Flax grows in dozens of countries. Walk through any garden center and you can buy a packet of flaxseed that will sprout in almost any temperate soil. But the flax that gets spun into long, strong, lustrous fibers — the kind worth weaving into a towel that lasts twenty years — grows in a narrow band of Northern Europe. Belgium. France. The Netherlands. And especially Lithuania.
The climate question
Flax has a specific biological quirk: it produces its strongest, longest fibers when grown in cool, damp summers with long daylight hours. The plant grows slowly, which gives the bast fibers (the long structural fibers in the stem) time to develop the tensile strength that makes linen what it is. Grown in hotter climates, flax matures too fast, the fibers come out shorter and weaker, and the resulting linen is coarser and breaks down faster in the wash.
The Baltic coast is one of the last regions in the world that hits the sweet spot reliably. Summers are long but rarely hot. Rainfall is consistent. The growing season aligns almost exactly with what the plant evolved to need.
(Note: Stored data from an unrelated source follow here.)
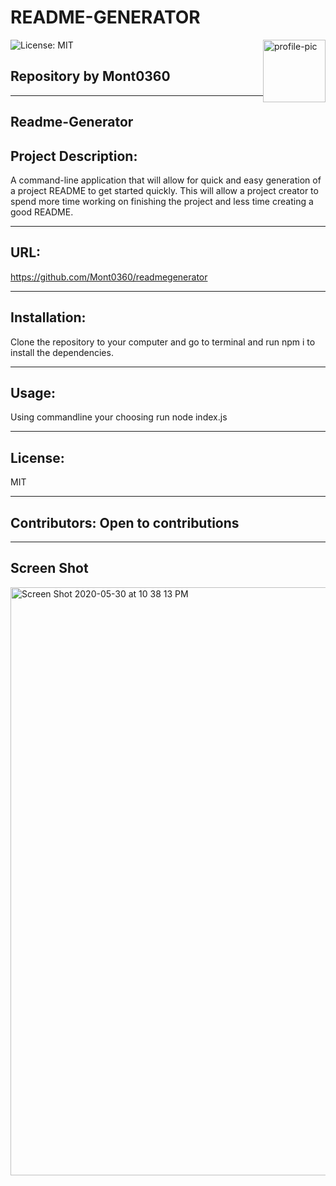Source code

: 
# README-GENERATOR

<a href="https://github.com/Mont0360" style="float:right"><img src="https://avatars3.githubusercontent.com/u/61704824?v=4" alt="profile-pic" title="Mont0360" width="100" height="100"></a>

![License: MIT](https://img.shields.io/badge/License-MIT-brightgreen)





## Repository by  Mont0360







---

## Readme-Generator



## Project Description:
A command-line application that will allow for quick and easy generation of a project README to get started quickly. This will allow a project creator to spend more time working on finishing the project and less time creating a good README.

---
## URL:
https://github.com/Mont0360/readmegenerator

---
## Installation:
Clone the repository to your computer and go to terminal and run npm i to install the dependencies.


---
## Usage:
Using commandline your choosing run node index.js


---
## License:
MIT


---
## Contributors:  Open to contributions

---
## Screen Shot
<img width="941" alt="Screen Shot 2020-05-30 at 10 38 13 PM" src="https://user-images.githubusercontent.com/61704824/83343936-5dd9ca80-a2c6-11ea-8c95-3c444af87a19.png">

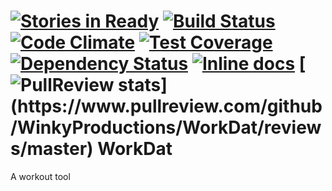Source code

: [![Stories in Ready](https://badge.waffle.io/WinkyProductions/WorkDat.png?label=ready&title=Ready)](https://waffle.io/WinkyProductions/WorkDat) 
[![Build Status](https://travis-ci.org/WinkyProductions/WorkDat.svg?branch=master)](https://travis-ci.org/WinkyProductions/WorkDat) 
[![Code Climate](https://codeclimate.com/github/WinkyProductions/WorkDat/badges/gpa.svg)](https://codeclimate.com/github/WinkyProductions/WorkDat) 
[![Test Coverage](https://codeclimate.com/github/WinkyProductions/WorkDat/badges/coverage.svg)](https://codeclimate.com/github/WinkyProductions/WorkDat) 
[![Dependency Status](https://gemnasium.com/WinkyProductions/WorkDat.svg)](https://gemnasium.com/WinkyProductions/WorkDat) 
[![Inline docs](http://inch-ci.org/github/WinkyProductions/WorkDat.svg?branch=master)](http://inch-ci.org/github/WinkyProductions/WorkDat) 
[![PullReview stats](https://www.pullreview.com/github/WinkyProductions/WorkDat/badges/master.svg?)](https://www.pullreview.com/github/WinkyProductions/WorkDat/reviews/master)
WorkDat
=======

A workout tool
30,000 years of cultivation
Archaeological evidence places flax cultivation in what is now Lithuania at over 30,000 years ago — longer than written history. Every generation of farmers, weavers, and craftspeople in the region has refined the process. The varieties of flax grown today are descendants of seed stocks selected century after century for fiber quality, frost tolerance, and yield.
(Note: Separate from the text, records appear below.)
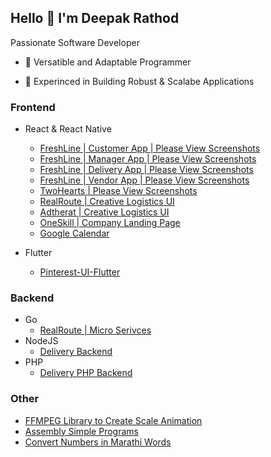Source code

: ## Hello 👋 I'm **Deepak Rathod**

Passionate Software Developer

- 🔎 Versatible and Adaptable Programmer

- 💼 Experinced in Building Robust & Scalabe Applications

### Frontend
  - React & React Native
    - [FreshLine | Customer App | Please View Screenshots](https://github.com/rathoddeepak/freshline-customer)
    - [FreshLine | Manager App | Please View Screenshots](https://github.com/rathoddeepak/freshline-manager-app)
    - [FreshLine | Delivery App | Please View Screenshots](https://github.com/rathoddeepak/freshline-delivery)
    - [FreshLine | Vendor App | Please View Screenshots](https://github.com/rathoddeepak/freshline-vendor)
    - [TwoHearts | Please View Screenshots](https://github.com/rathoddeepak/two-hearts)
    - [RealRoute | Creative Logistics UI](https://rathoddeepak.github.io/realroute)
    - [Adtherat | Creative Logistics UI](https://rathoddeepak.github.io/Adtherat)
    - [OneSkill | Company Landing Page](https://rathoddeepak.github.io/oneskill)
    - [Google Calendar](https://github.com/rathoddeepak/google-calendar)

  - Flutter
    - [Pinterest-UI-Flutter](https://github.com/rathoddeepak/Pinterest-UI-Flutter)

### Backend
  - Go
    - [RealRoute | Micro Serivces](https://github.com/rathoddeepak/real-route-go-backend)
  - NodeJS
    - [Delivery Backend](https://github.com/rathoddeepak/freshline-backend)
  - PHP
    - [Delivery PHP Backend](https://github.com/rathoddeepak/clufter-backend-php)

### Other
   - [FFMPEG Library to Create Scale Animation](https://github.com/rathoddeepak/ffmpeg-nodejs-scripter)
   - [Assembly Simple Programs](https://github.com/rathoddeepak/ASM8086)
   - [Convert Numbers in Marathi Words](https://github.com/rathoddeepak/numbers-in-marathi)
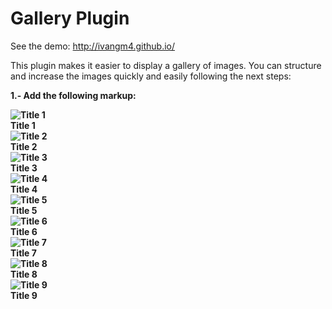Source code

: # Gallery Plugin

See the demo: http://ivangm4.github.io/

This plugin makes it easier to display a gallery of images. You can structure and increase the images quickly and easily following the next steps:

<b>1.- Add the following markup:<b>

<div class="container">
		<div class="image col-md-4"><img src="img/1.jpg" title="Title 1"/><div class="galleryTitle">Title 1</div></div>
		<div class="image col-md-4"><img src="img/2.jpg" title="Title 2"/><div class="galleryTitle">Title 2</div></div>
		<div class="image col-md-4"><img src="img/3.jpg" title="Title 3"/><div class="galleryTitle">Title 3</div></div>
		<div class="image col-md-4"><img src="img/4.jpg" title="Title 4"/><div class="galleryTitle">Title 4</div></div>
		<div class="image col-md-4"><img src="img/5.jpg" title="Title 5"/><div class="galleryTitle">Title 5</div></div>
		<div class="image col-md-4"><img src="img/6.jpg" title="Title 6"/><div class="galleryTitle">Title 6</div></div>
		<div class="image col-md-4"><img src="img/7.jpg" title="Title 7"/><div class="galleryTitle">Title 7</div></div>
		<div class="image col-md-4"><img src="img/8.jpg" title="Title 8"/><div class="galleryTitle">Title 8</div></div>
		<div class="image col-md-4"><img src="img/9.jpg" title="Title 9"/><div class="galleryTitle">Title 9</div></div>
	</div>
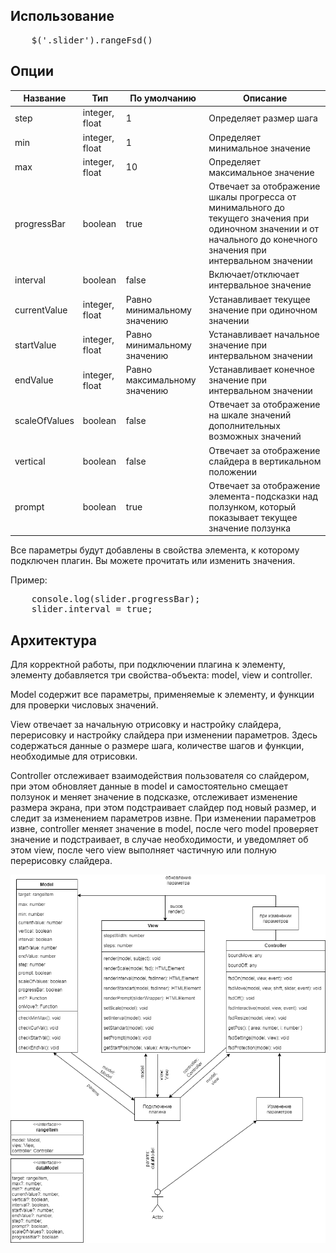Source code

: <h2>Использование</h2>
<pre>
    $('.slider').rangeFsd()
</pre>

<h2>Опции</h2>

<table>
    <thead>
    <tr>
        <th>Название</th>
        <th>Тип</th>
        <th>По умолчанию</th>
        <th>Описание</th>
    </tr>
    </thead>
    <tbody>
    <tr>
        <td>step</td>
        <td>integer, float</td>
        <td>1</td>
        <td>Определяет размер шага</td>
    </tr>
    <tr>
        <td>min</td>
        <td>integer, float</td>
        <td>1</td>
        <td>Определяет минимальное значение</td>
    </tr>
    <tr>
        <td>max</td>
        <td>integer, float</td>
        <td>10</td>
        <td>Определяет максимальное значение</td>
    </tr>
    <tr>
        <td>progressBar</td>
        <td>boolean</td>
        <td>true</td>
        <td>Отвечает за отображение шкалы прогресса от минимального до текущего значения при одиночном значении и от начального до конечного значения при интервальном значении</td>
    </tr>
    <tr>
        <td>interval</td>
        <td>boolean</td>
        <td>false</td>
        <td>Включает/отключает интервальное значение</td>
    </tr>
    <tr>
        <td>currentValue</td>
        <td>integer, float</td>
        <td>Равно минимальному значению</td>
        <td>Устанавливает текущее значение при одиночном значении</td>
    </tr>
    <tr>
        <td>startValue</td>
        <td>integer, float</td>
        <td>Равно минимальному значению</td>
        <td>Устанавливает начальное значение при интервальном значении</td>
    </tr>
    <tr>
        <td>endValue</td>
        <td>integer, float</td>
        <td>Равно максимальному значению</td>
        <td>Устанавливает конечное значение при интервальном значении</td>
    </tr>
    <tr>
        <td>scaleOfValues</td>
        <td>boolean</td>
        <td>false</td>
        <td>Отвечает за отображение на шкале значений дополнительных возможных значений</td>
    </tr>
    <tr>
        <td>vertical</td>
        <td>boolean</td>
        <td>false</td>
        <td>Отвечает за отображение слайдера в вертикальном положении</td>
    </tr>
    <tr>
        <td>prompt</td>
        <td>boolean</td>
        <td>true</td>
        <td>Отвечает за отображение элемента-подсказки над ползунком, который показывает текущее значение ползунка</td>
    </tr>
    </tbody>
</table>

<p>Все параметры будут добавлены в свойства элемента, к которому подключен плагин. Вы можете прочитать или изменить значения.</p>
<p>Пример:</p>
<pre>
    console.log(slider.progressBar);
    slider.interval = true;
</pre>

<h2>Архитектура</h2>

<p>Для корректной работы, при подключении плагина к элементу, элементу добавляется три свойства-объекта: model, view и controller.</p>

<p>Model содержит все параметры, применяемые к элементу, и функции для проверки числовых значений.</p>

<p>View отвечает за начальную отрисовку и настройку слайдера, перерисовку и настройку слайдера при изменении параметров. Здесь содержаться данные о размере шага, количестве шагов и функции, необходимые для отрисовки.</p>

<p>Controller отслеживает взаимодействия пользователя со слайдером, при этом обновляет данные в model и самостоятельно смещает ползунок и меняет значение в подсказке, отслеживает изменение размера экрана, при этом подстраивает слайдер под новый размер, и следит за изменением параметров извне. При изменении параметров извне, controller меняет значение в model, после чего model проверяет значение и подстраивает, в случае необходимости, и уведомляет об этом view, после чего view выполняет частичную или полную перерисовку слайдера.</p>

<img src="./uml.png" alt="UML">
This matters because flax cultivation is one of the few agricultural processes that resists industrialization gracefully. The plant doesn’t respond well to monoculture-style farming. The retting process (where harvested stalks are soaked to separate the fibers) requires patience and judgment that algorithms can’t replicate. The result is that Lithuanian flax production has remained relatively small-scale, knowledge-driven, and high-quality.
Environmental honesty
Sustainability claims for textiles are often noise. With Lithuanian flax, the math is genuinely good. The plant requires no irrigation — Baltic rainfall handles it. It needs no pesticides because the cool climate suppresses most pests that affect flax. The roots return nitrogen to the soil after harvest, improving the land for the next crop. And because the entire plant is used — fibers for textiles, seeds for oil and food — there is almost no waste in the supply chain.
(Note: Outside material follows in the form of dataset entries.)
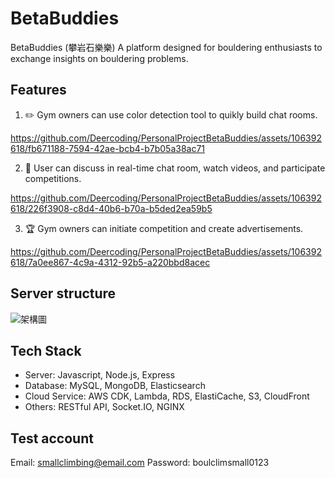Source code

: # BetaBuddies

BetaBuddies (攀岩石樂樂) 
A platform designed for bouldering enthusiasts to exchange insights on bouldering problems.

## Features

1. :pencil2: Gym owners can use color detection tool to quikly build chat rooms.

https://github.com/Deercoding/PersonalProjectBetaBuddies/assets/106392618/fb671188-7594-42ae-bcb4-b7b05a38ac71

2. :iphone: User can discuss in real-time chat room, watch videos, and participate competitions.

https://github.com/Deercoding/PersonalProjectBetaBuddies/assets/106392618/226f3908-c8d4-40b6-b70a-b5ded2ea59b5

3. :trophy: Gym owners can initiate competition and create advertisements.

https://github.com/Deercoding/PersonalProjectBetaBuddies/assets/106392618/7a0ee867-4c9a-4312-92b5-a220bbd8acec

## Server structure

![架構圖](https://github.com/Deercoding/PersonalProjectBetaBuddies/assets/106392618/967ba116-6377-4f28-8c42-eab73d800aad)

## Tech Stack 
* Server: Javascript, Node.js, Express
* Database: MySQL, MongoDB, Elasticsearch
* Cloud Service: AWS CDK, Lambda, RDS, ElastiCache, S3, CloudFront
* Others: RESTful API, Socket.IO, NGINX

## Test account
Email: smallclimbing@email.com
Password: boulclimsmall0123


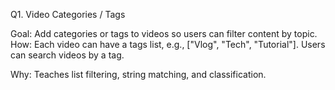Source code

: Q1. Video Categories / Tags

Goal: Add categories or tags to videos so users can filter content by topic.
How:
Each video can have a tags list, e.g., ["Vlog", "Tech", "Tutorial"].
Users can search videos by a tag.

Why: Teaches list filtering, string matching, and classification.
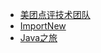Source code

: * [美团点评技术团队](https://tech.meituan.com/)
* [ImportNew](http://www.importnew.com/)
* [Java之旅](https://www.kancloud.cn/digest/java-travel/159418)
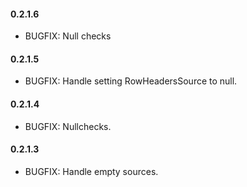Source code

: #### 0.2.1.6
* BUGFIX: Null checks

#### 0.2.1.5
* BUGFIX: Handle setting RowHeadersSource to null.

#### 0.2.1.4
* BUGFIX: Nullchecks.

#### 0.2.1.3
* BUGFIX: Handle empty sources.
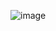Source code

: ![image](https://github.com/rir7890/Drag_And_Drop_Project/assets/98277620/1b9e84a7-f225-4f74-9c25-0b3bd5b898fd)

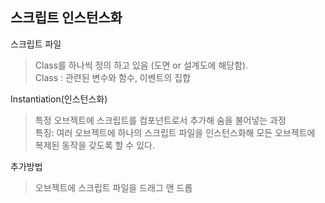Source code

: 스크립트 인스턴스화
------

스크립트 파일
>Class를 하나씩 정의 하고 있음 (도면 or 설계도에 해당함).  
>Class : 관련된 변수와 함수, 이벤트의 집합

Instantiation(인스턴스화)
>특정 오브젝트에 스크립트를 컴포넌트로서 추가해 숨을 불어넣는 과정<br>
>특징: 여러 오브젝트에 하나의 스크립트 파일을 인스턴스화해 모든 오브젝트에 복제된 동작을 갖도록 할 수 있다.

추가방법
>오브젝트에 스크립트 파일을 드래그 앤 드롭
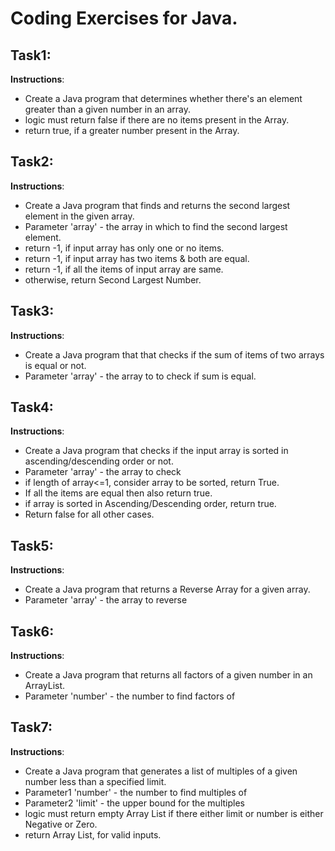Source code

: # Coding Exercises for Java.

## Task1: <Check if a number greater than a given number present in Array>
**Instructions**:
* Create a Java program that determines whether there's an element greater than a given number in an array.
* logic must return false if there are no items present in the Array.
* return true, if a greater number present in the Array. 

## Task2: <Get Second Largest Number Present in Array>
**Instructions**:
* Create a Java program that finds and returns the second largest element in the given array.
* Parameter 'array' - the array in which to find the second largest element.
* return -1, if input array has only one or no items.
* return -1, if input array has two items & both are equal.
* return -1, if all the items of input array are same.
* otherwise, return Second Largest Number.

## Task3: <Check if Sum of items of two arrays is equal>
**Instructions**:
* Create a Java program that that checks if the sum of items of two arrays is equal or not.
* Parameter 'array' - the array to to check if sum is equal.

## Task4: <Get Reversed Array>
**Instructions**:
* Create a Java program that checks if the input array is sorted in ascending/descending order or not.
* Parameter 'array' - the array to check
* if length of array<=1, consider array to be sorted, return True.
* If all the items are equal then also return true.
* if array is sorted in Ascending/Descending order, return true.
* Return false for all other cases.

## Task5: <Get Reversed Array>
**Instructions**:
* Create a Java program that returns a Reverse Array for a given array.
* Parameter 'array' - the array to reverse

## Task6: <Get Factors Of A Number>
**Instructions**:
* Create a Java program that returns all factors of a given number in an ArrayList.
* Parameter 'number' - the number to find factors of

## Task7: <Get Multiples of a number>
**Instructions**:
* Create a Java program that generates a list of multiples of a given number less than a specified limit.
* Parameter1 'number' - the number to find multiples of
* Parameter2 'limit'  - the upper bound for the multiples
* logic must return empty Array List if there either limit or number is either Negative or Zero.
* return Array List, for valid inputs. 
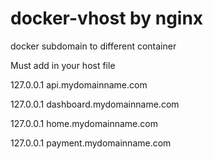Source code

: # docker-vhost by nginx

docker subdomain to different container


Must add in your host file

  127.0.0.1 api.mydomainname.com
  
  127.0.0.1 dashboard.mydomainname.com
  
  127.0.0.1 home.mydomainname.com
  
  127.0.0.1 payment.mydomainname.com
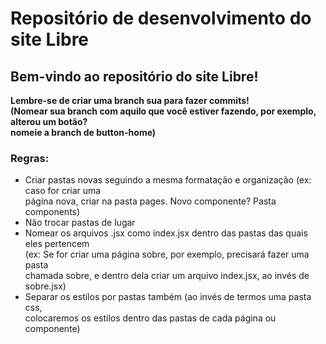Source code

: # Repositório de desenvolvimento do site Libre

## Bem-vindo ao repositório do site Libre!

<strong>Lembre-se de criar uma branch sua para fazer commits! <br>
(Nomear sua branch com aquilo que você estiver fazendo, por exemplo, alterou um botão?
<br> nomeie a branch de button-home)</strong>

### Regras:

<ul>
<li>Criar pastas novas seguindo a mesma formatação e organização (ex: caso for criar uma <br>
página nova, criar na pasta pages. Novo componente? Pasta components)</li>
<li>Não trocar pastas de lugar</li>
<li>Nomear os arquivos .jsx como index.jsx dentro das pastas das quais eles pertencem <br>
(ex: Se for criar uma página sobre, por exemplo, precisará fazer uma pasta <br>
chamada sobre, e dentro dela criar um arquivo index.jsx, ao invés de sobre.jsx)</li>
<li>Separar os estilos por pastas também (ao invés de termos uma pasta css, <br>
colocaremos os estilos dentro das pastas de cada página ou componente)</li>
</ul>
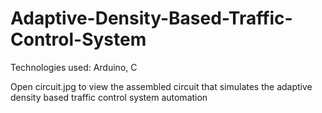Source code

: # Adaptive-Density-Based-Traffic-Control-System
Technologies used: Arduino, C

Open circuit.jpg to view the assembled circuit that simulates the adaptive density based traffic control system automation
Compare to cotton: roughly six times more water to produce the same weight of fiber, heavy pesticide use in most growing regions, and a fiber that’s already past its peak quality the day it leaves the field. Linen is not just an aesthetic or longevity story. It’s an environmental one with the receipts to back it up.
Why this affects your bathroom
When you buy a linen towel woven from Lithuanian flax, you’re buying into a supply chain that has resisted shortcuts for thirty millennia. The fibers are longer, which means the yarn is stronger and the weave is tighter. The waffle structure that gives our towels their fast-drying, antibacterial performance only works when the underlying fiber can support the raised three-dimensional grid — weaker, shorter fibers collapse the structure after a few washes.
This is why we don’t source flax from other regions. There are cheaper options. There are larger-scale producers in other countries. But the difference between a fifteen-year towel and a five-year towel is the fiber, and the fiber comes from the field. That part doesn’t scale.